To further demonstrate the utility of our automated single-shot technology, within 1 day we synthesized eight long PPNAs (>15-mer) targeting the 5′UTR, the transcription regulatory site (TRS), and the polyprotein 1a/b translation start site (AUG) of SARS-CoV-2. After purification, each PPNA was obtained in milligram amounts at >90% purity (Figure a). These PPNAs were evaluated for inhibition of SARS-CoV-2 replication in Vero-E6 cells. Anti-IVS2-654 PNA, which has no intracellular target present in this assay, was selected as a negative control, while a known inhibitor of SARS-CoV-2 viral growth, EK1,[46,47] was used as a positive control.
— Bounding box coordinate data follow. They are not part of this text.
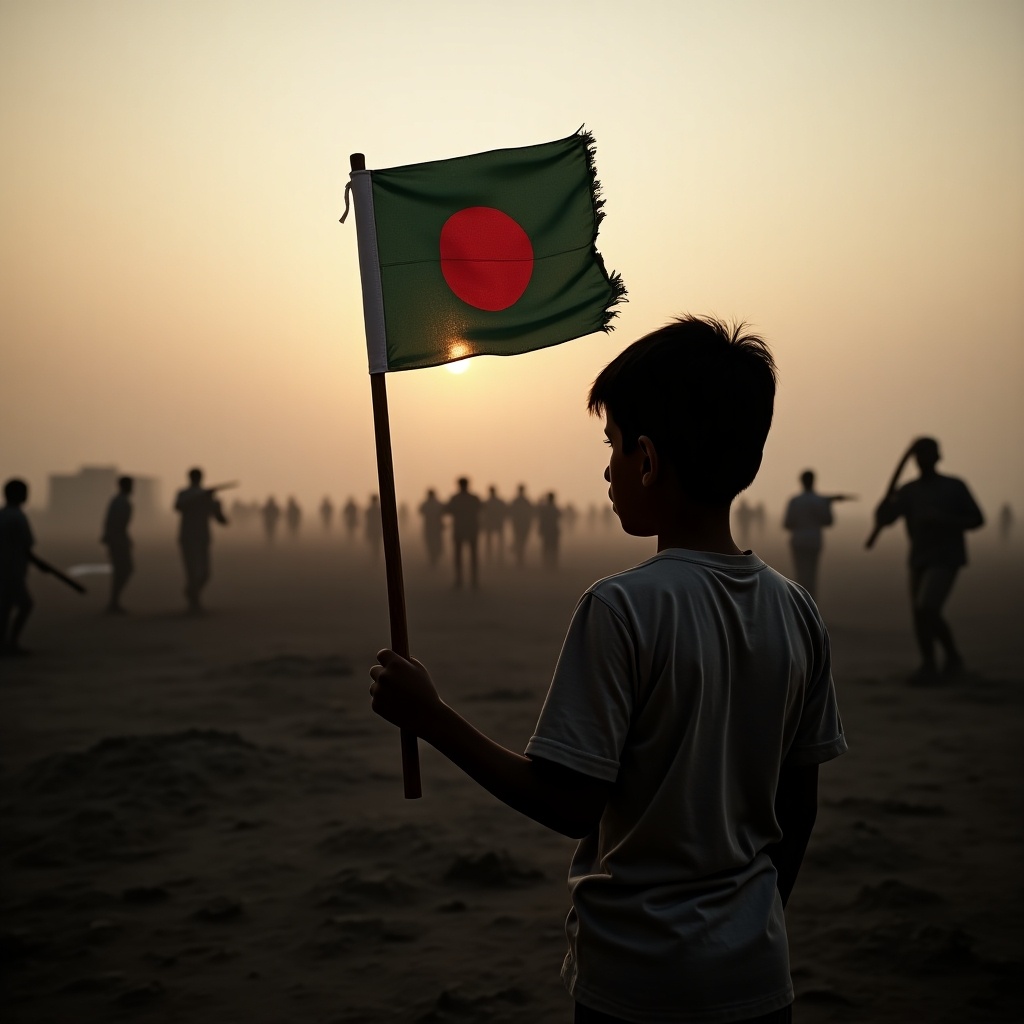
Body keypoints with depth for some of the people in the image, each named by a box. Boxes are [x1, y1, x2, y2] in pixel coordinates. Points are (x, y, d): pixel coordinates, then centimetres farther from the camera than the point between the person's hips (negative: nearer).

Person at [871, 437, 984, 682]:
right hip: (919, 561, 6)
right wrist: (887, 500, -24)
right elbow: (881, 520, -3)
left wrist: (943, 520, -19)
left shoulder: (955, 487, -3)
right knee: (927, 615, 14)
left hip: (946, 560, -6)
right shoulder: (907, 492, 6)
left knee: (924, 609, -22)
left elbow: (977, 520, -3)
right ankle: (953, 657, 38)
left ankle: (929, 665, -9)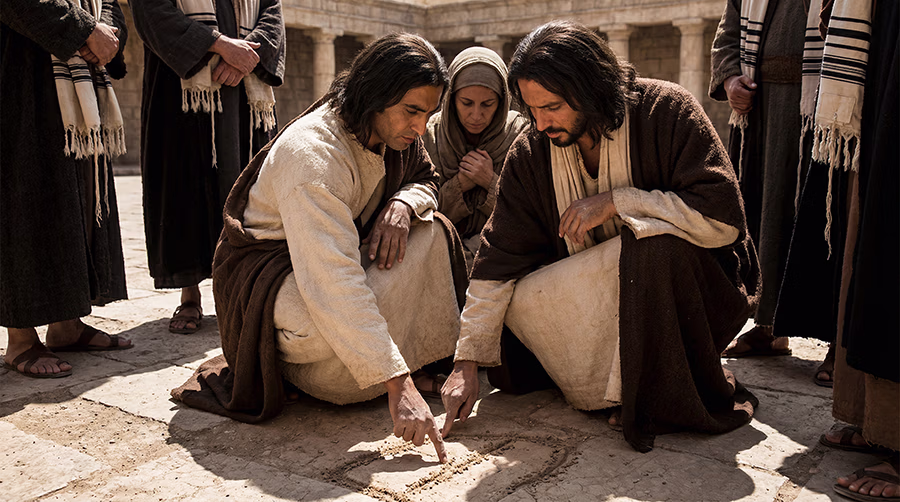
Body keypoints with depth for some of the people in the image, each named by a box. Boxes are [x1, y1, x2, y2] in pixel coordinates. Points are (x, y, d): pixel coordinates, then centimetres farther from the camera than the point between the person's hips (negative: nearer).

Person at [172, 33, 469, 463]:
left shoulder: (392, 132, -8)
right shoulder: (311, 153, -33)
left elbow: (426, 180, 12)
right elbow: (334, 284, -42)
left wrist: (402, 205, -16)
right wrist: (398, 386, -45)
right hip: (266, 265, -8)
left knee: (433, 232, -10)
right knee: (325, 326, -40)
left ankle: (428, 362, -6)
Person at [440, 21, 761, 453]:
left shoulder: (666, 110, -19)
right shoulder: (531, 153, -9)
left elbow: (723, 218, -25)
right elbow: (499, 258, -10)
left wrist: (615, 202, -26)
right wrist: (467, 363, -14)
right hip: (600, 295, 4)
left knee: (656, 242, -35)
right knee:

A multiplicity of infection (M.O.I.) of 0.1 was used for virus inoculation for 2 h. PPNA treatments were given at the same time as the viral infection and then continued after virus removal. Subsequently, the viral RNA levels were measured 48 h after initial infection. We observed dose-dependent reduction of the viral RNA replication with increasing concentrations of PPNAs (Figure b). Sequences designed to target the 5′UTR and AUG region were efficacious. The 5′UTR-3 sequence reduced titers by 75% in the live SARS-CoV-2 assay, which was at the same level as EK1. Nearly complete inhibition was achieved with the sequence 5′UTR-1 at 10 μM (IC50 = 0.8 μM, Figure c).

Figure 5

Dose-dependent inhibition of live SARS-CoV-2 replication by a synthetic PPNA library. (a) Names, sequences, target locations, quantities, and purities of synthetic PPNAs. Locations on the SARS genomic RNA are based on GenBank NC_045512. Bases targeting the SARS-CoV-2 leader-TRS (nt 70–75) are in green; Bases targeting the AUG translation start site are in blue. (b) Increasing concentrations of PPNAs result in inhibition of viral replication as measured by total viral RNA present. EK1 was selected as a positive control, and anti-IVS2-654 as a negative control. (c) Viral inhibition with PPNAs at 10 μM.

Conclusions

We developed an automated flow technology that provides a route to produce long (>15-mer) PNA–peptide conjugates with high purine content, whereas traditional methods may require several rounds of optimization. Furthermore, this automated synthesis protocol enables access to PNA sequences on an accelerated time scale, more rapid than traditional automated methods that use commercial microwave peptide synthesizers or the DNA synthesizer Expedite 8909. No additional capping or double couplings are needed even for the assembly of long PNA chains with our approach.

We took advantage of this streamlined flow synthesis to produce eight anti-SARS-CoV-2 peptide-conjugated PNAs in a single day. These novel synthetic PPNAs were tested in a SARS-CoV-2 cell entry assay. A PPNA sequence targeting the 5′UTR of SARS-CoV-2 was found to reduce the viral titer by >95%. Given the favorable toxicological profile of PNA compounds,[12] further investigations on the therapeutic window of the PPNAs reported here are warranted.

Although PNAs face challenges in translation to the clinic, the introduction of the efficient and robust synthesis technology described here represents a step forward by enabling on-demand rapid production of candidate antisense oligonucleotides, not only for COVID-19 but also for other diseases and emerging pathogens.